The union proposed to create a special pension fund for journalists because many of them worked as independent contractors and were not entitled to any of the state social guarantees. The union also pursued discounts for journalists, such as for public transport tickets, telephone service, theater admission. Purickis particularly cared to increase international cooperation. Together with Edvardas Turauskas, director of the Lithuanian news agency ELTA, he worked to create the Baltic Press Entente between Lithuanian, Latvian, and Estonian journalists in 1931. During Purickis' tenure, the entente organized three meetings in which journalists discussed cooperation, information exchange, and coordination of political views (this was particularly important for Lithuania as Latvian press often republished anti-Lithuanian texts from Polish periodicals). The Journalists' Union also searched for contacts with journalists in Finland (mostly via writer and diplomat Ignas Šeinius), Czechoslovakia (which had similar anti-Polish foreign policy due to the unresolved Polish–Czechoslovak border conflicts), Soviet Union (which was visited by a large group of Lithuanian journalists in 1934), Belgium, United States. Three of Purickis' ideas – publishing a journal on journalism, establishing a disciplinary commission, and building a vacation retreat in Giruliai near Klaipėda – were completed and implemented already after his death.

===Other societies and death===
Purickis was a member or a board member of many different societies. Many of these organizations related to international cooperation.
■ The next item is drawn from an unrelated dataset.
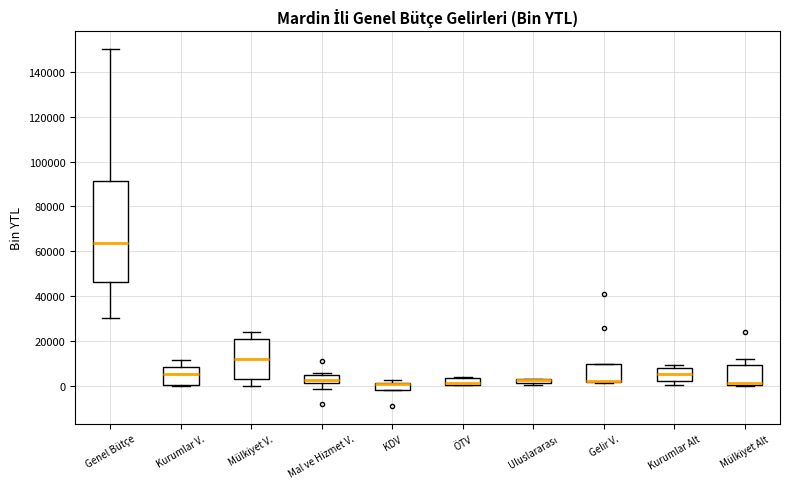

Which box is the tallest, from its lower edge to its upper edge?

Genel Bütçe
He was treasurer of the Society for the Lithuanian–Jewish Rapprochement and Cultural Collaboration (established in July 1928; other board members included Mykolas Biržiška, Vincas Krėvė-Mickevičius, Leyb Gorfinkel, Jacob Robinson), vice-chairman of the Lithuanian–Ukrainian Society (established in November 1927; other board members included Mykolas Biržiška, Rapolas Skipitis), secretary or vice-chairman of the Lithuanian–German Society, board member of the Lithuanian–Estonian Society, member of the Lithuanian–Swedish Society, founding member of the Lithuanian Paneuropean Union (established in September 1933; other members included Michał Pius Römer, Jonas Vileišis). He was also vice-chairman of the League for the Liberation of Vilnius, a member of Lithuanian Riflemen's Union, Society for the Support of Lithuanians Abroad (organized by Rapolas Skipitis in February 1932), board member of the Lithuanian Homeowners' Association (organized in 1932). Purickis was not known as an orator and avoided public speaking delivering speeches or lectures only on special occasions.

Purickis died suddenly of a heart attack at about 4 am on 25 October 1934. The funeral was an official affair organized by the Lithuanian Journalists' Union and broadcast on the radio. The League for the Liberation of Vilnius announced a seven-day mourning period while the Lithuanian Riflemen's Union provided an honor guard. The Catholic church, however, refused to allow Purickis to be buried in a Catholic cemetery. Povilas Jakubėnas of the Lithuanian Evangelical Reformed Church agreed to perform funeral services and Purickis was buried in the Evangelical Cemetery in Kaunas (present-day Ramybė Park).